Extracted text:
=== Section Start ===
Walt Whitman
Walt Whitman (1819 - 1892) was an American journalist, essayist and poet. Whitman's best known work is the poetry collection Leaves of Grass, a book-sized opus written in a flowing free verse style[1]. As well as shorter poems (notably 'A Noiseless Patient Spider'), Leaves of Grass consists mainly of three long poems: ‘I Sing the Body Electric,' ‘The Sleepers,' and ‘Song of Myself'. Whitman first self-published the book in 1855 and continued revising it until his death. Some of its contents were controversial for the Victorian ethics of his time, and it was initially largely overlooked in the United States. Outside the U.S.A., the reception was much better, especially in France, where Whitman's humanism influenced the naturalist literary movement. By 1865, Leaves of Grass had made Whitman famous and was at last accepted by a major publishing house. It is now considered a masterpiece of American literature, and Whitman is regarded as one of the founders of modern American poetry.
Whitman was the prototype of the American self-made man. Born in West Hills, Long Island, New York, he started as an office boy in a law firm, worked a while as a printer, then as a village school teacher, founded several magazines, built houses, and meanwhile continued working on his magnum opus, Leaves of Grass. He nursed wounded veterans in the aftermath of the American Civil War. He never married, never left America, never sought after wealth and property, did not belong to any club, preferred the company of ordinary people and was always optimistic and cheerful. People who knew him well described him as slow moving, tolerant, democratic, responsive, and generous to everyone. He provided vivid, first-hand witness to the sufferings of wounded Civil War veterans. He passed away while living in Camden, New Jersey.
Whitman as a cultural icon
Whitman has recently been resurrected as a popular heroic figure, seen as embodying acceptance for androgyny, bisexuality, and sensuality in general[2], a contemporary trend of evaluating writers more for being perceived as a member of a suppressed social group than on literary merit. Whitman's enduring popularity has scarcely needed the boost of this phenomenon. His importance in American culture, especially in the northeast United States, is reflected in the schools, roads, rest stops, and bridges that have been named after him. There is the Walt Whitman High School (Bethesda, MD), Walt Whitman Elementary School (Woodbury, NJ), Walt Whitman High School (Huntington Station, NY), Walt Whitman Boulevard (Cherry Hill, NJ), and the Walt Whitman bridge spanning the Delaware River between Philadelphia and New Jersey, to name a few. Using Whitman's name for the bridge, which opened for traffic in 1957, was controversial as documented by a series of letters from members of the public, held in the University of Pennsylvania library [3]. The web page about this matter states: "The bridge was meant to be named after a person of note who had lived in New Jersey, but some area citizens opposed the name "Walt Whitman Bridge" for a variety of reasons...Whitman's writing has sometimes been the subject of controversy, often due to his overt depictions of homosexuality and bisexuality. Many objecting to the choice of his name for the bridge saw Whitman's work as sympathizing with communist ideals and criticized him for his egalitarian view of humanity."
=== Section End ===
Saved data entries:
=== Section Start ===
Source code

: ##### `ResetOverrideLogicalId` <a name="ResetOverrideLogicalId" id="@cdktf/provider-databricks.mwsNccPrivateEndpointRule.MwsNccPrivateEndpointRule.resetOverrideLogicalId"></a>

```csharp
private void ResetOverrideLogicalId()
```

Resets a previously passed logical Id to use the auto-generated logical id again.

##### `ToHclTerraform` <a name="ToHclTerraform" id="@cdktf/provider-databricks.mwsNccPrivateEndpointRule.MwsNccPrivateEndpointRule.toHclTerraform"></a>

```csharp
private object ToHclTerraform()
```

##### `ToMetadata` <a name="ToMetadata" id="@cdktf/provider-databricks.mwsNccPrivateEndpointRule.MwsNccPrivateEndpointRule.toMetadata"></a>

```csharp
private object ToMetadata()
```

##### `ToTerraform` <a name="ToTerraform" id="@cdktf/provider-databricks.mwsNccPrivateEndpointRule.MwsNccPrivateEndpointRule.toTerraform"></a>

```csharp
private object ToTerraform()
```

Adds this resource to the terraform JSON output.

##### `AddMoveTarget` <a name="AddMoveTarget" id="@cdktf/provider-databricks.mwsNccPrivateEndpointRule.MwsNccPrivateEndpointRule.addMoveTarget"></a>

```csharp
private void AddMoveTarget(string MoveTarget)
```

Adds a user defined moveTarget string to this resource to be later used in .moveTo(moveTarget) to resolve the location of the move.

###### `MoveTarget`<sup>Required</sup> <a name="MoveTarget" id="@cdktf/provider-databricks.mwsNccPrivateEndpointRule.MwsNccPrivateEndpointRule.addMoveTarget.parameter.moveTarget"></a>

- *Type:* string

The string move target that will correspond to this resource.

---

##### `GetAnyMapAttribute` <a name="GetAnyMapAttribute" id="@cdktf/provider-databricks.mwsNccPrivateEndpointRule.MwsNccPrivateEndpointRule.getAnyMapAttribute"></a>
=== Section End ===
Description of the task:
Transcribe the portion of the Walt Whitman text that begins with the words containing "Whitman was the" and ends with "Camden, New Jersey.".

Exercise output:
Whitman was the prototype of the American self-made man. Born in West Hills, Long Island, New York, he started as an office boy in a law firm, worked a while as a printer, then as a village school teacher, founded several magazines, built houses, and meanwhile continued working on his magnum opus, Leaves of Grass. He nursed wounded veterans in the aftermath of the American Civil War. He never married, never left America, never sought after wealth and property, did not belong to any club, preferred the company of ordinary people and was always optimistic and cheerful. People who knew him well described him as slow moving, tolerant, democratic, responsive, and generous to everyone. He provided vivid, first-hand witness to the sufferings of wounded Civil War veterans. He passed away while living in Camden, New Jersey.